System Monitoring
The monitoring system provides automated monitoring of a Geonetwork web application to be able track the health of the system over time. The monitoring is based on the '''Metrics''' library (http://metrics.codahale.com/) by Yammer and detailed explanation for developers desiring specific monitors can be found there.
The metrics are available via JMX or as JSON with http GET requests. The same information is available through both APIs. The web requests provided are:
- /monitor/metrics?[pretty=(true|false)][class=metric.name] - returns a json response with all of the registered metrics
- /monitor/threads - returns a text representation of the stack dump at the moment of the call
- /monitor/healthcheck - runs ALL health checks and returns 200 if all checks pass or 500 Internal Service Error if one fails (and human readable response of the failures)
- /criticalhealthcheck - runs only the critical (fast) health checks and returns 200 if all checks pass or 500 Internal Service Error if one fails
- /warninghealthcheck - runs only the non-critical health checks and returns 200 if all checks pass or 500 Internal Service Error if one fails
- /expensivehealthcheck - runs only the expensive critical health checks and returns 200 if all checks pass or 500 Internal Service Error if one fails
- /monitor - provide links to pages listed above.

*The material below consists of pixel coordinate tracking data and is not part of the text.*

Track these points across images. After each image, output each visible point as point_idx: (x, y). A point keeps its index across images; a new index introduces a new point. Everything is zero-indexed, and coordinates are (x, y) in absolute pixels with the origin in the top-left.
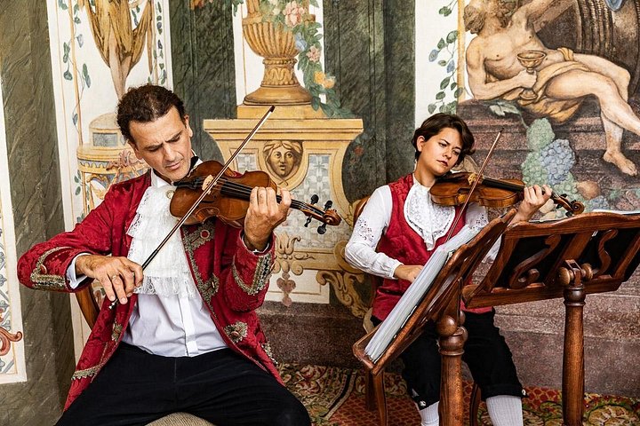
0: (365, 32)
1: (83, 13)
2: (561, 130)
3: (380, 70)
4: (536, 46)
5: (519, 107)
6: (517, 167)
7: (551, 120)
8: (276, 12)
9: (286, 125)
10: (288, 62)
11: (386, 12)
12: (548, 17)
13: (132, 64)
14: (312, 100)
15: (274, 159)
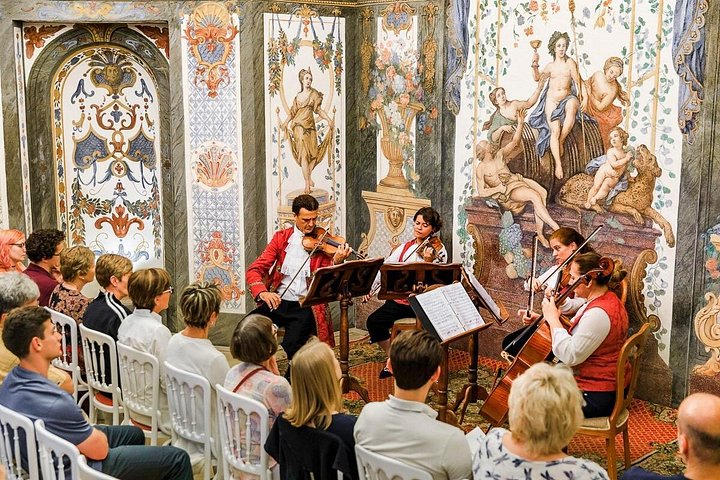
0: (433, 153)
1: (287, 144)
2: (517, 219)
3: (439, 174)
4: (506, 171)
5: (499, 204)
6: (497, 236)
7: (512, 213)
8: (396, 136)
9: (398, 198)
10: (400, 165)
11: (442, 143)
12: (512, 156)
13: (316, 164)
14: (410, 187)
15: (392, 217)
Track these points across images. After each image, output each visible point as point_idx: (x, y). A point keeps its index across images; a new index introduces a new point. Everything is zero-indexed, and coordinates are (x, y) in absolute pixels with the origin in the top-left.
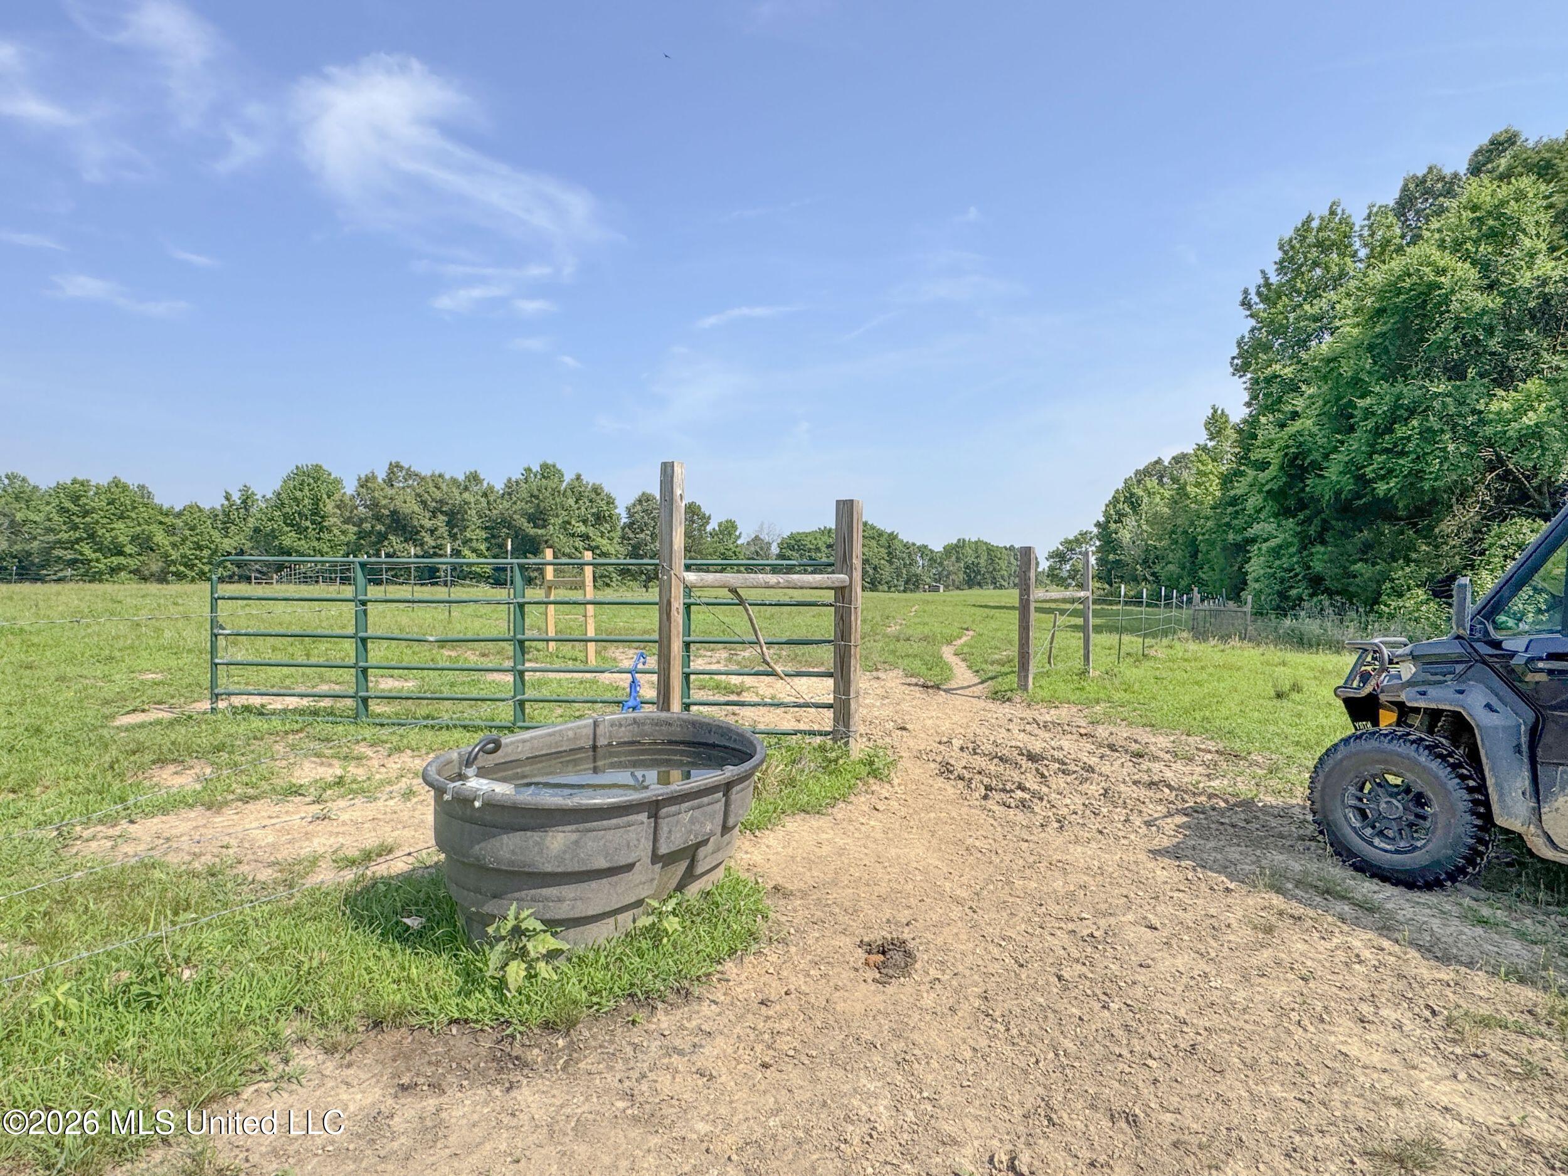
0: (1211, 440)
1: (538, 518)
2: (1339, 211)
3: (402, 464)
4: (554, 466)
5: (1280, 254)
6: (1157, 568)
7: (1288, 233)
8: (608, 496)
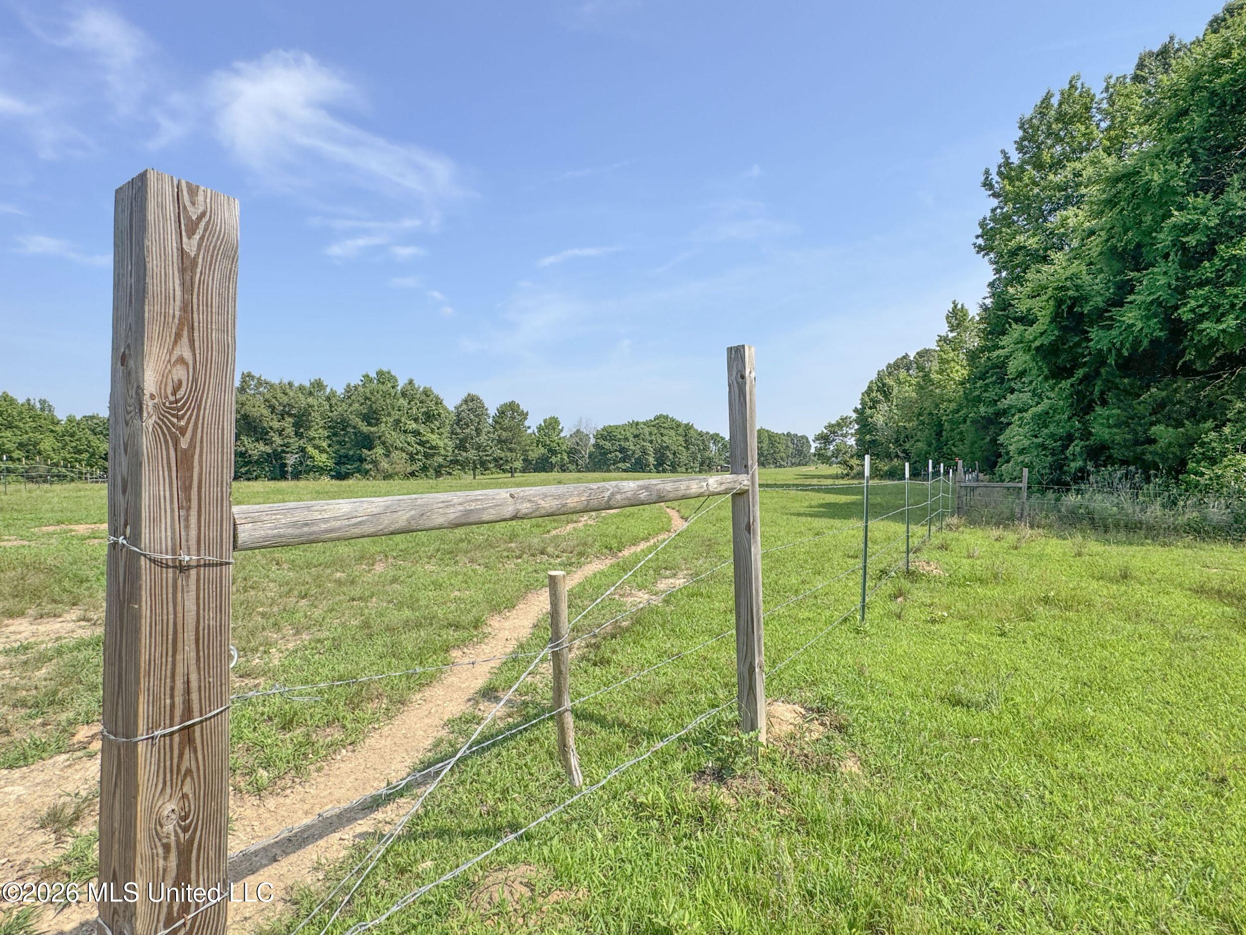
0: (951, 331)
1: (371, 417)
2: (1079, 85)
3: (253, 374)
4: (389, 373)
5: (1021, 133)
6: (907, 446)
7: (1028, 112)
8: (437, 398)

Links to this data is also available in the geonetwork/srv/eng/config.info administration user interface as well.
By default the /monitor/* urls are protected and may only be accessed by an ''administrator'' or ''monitor'', however it is possible in the web.xml to provide a whitelist of URLs or IP addresses of monitoring servers that are permitted to access the monitoring data without needing an administration account.
The monitors available are:
- Database Health Monitor - checks that the database is accessible
- Index Health Monitor - checks that the Lucene index is searchable
- Index Error Health Monitor - checks that there are no index errors in index (documents with _indexError field == 1)
- CSW GetRecords Health Monitor - Checks that GetRecords? does not return an error for a basic hits search
- CSW GetCapabilities Health Monitor - Checks that the GetCapabilities is returned and is not an error document
- Database Access timer - Time taken to access a DBMS instance. This gives and idea of the level of contention over the database connections
- Database Open Timer - Tracks the length of time a Database access is kept open
- Database Connection Counter - Counts the number of open Database connections
- Harvester Error Counter - Tracks errors that are raised during harvesting
- Service timer - Track the time of service execution
- Gui Services timer - Track the time of spend executing Gui services
- XSL output timer - Track the time of output xsl transform
- Log4j integration - monitors the frequency that logs are made for each log level so (for example) the rate that error are logged can be monitored. See http://metrics.codahale.com/manual/log4j
The monitors that are enabled are in the config-monitoring.xml file and if desired certain monitors can be disabled.
In the source code repository there are configuration files for collectd (and perhaps other monitoring software in the future).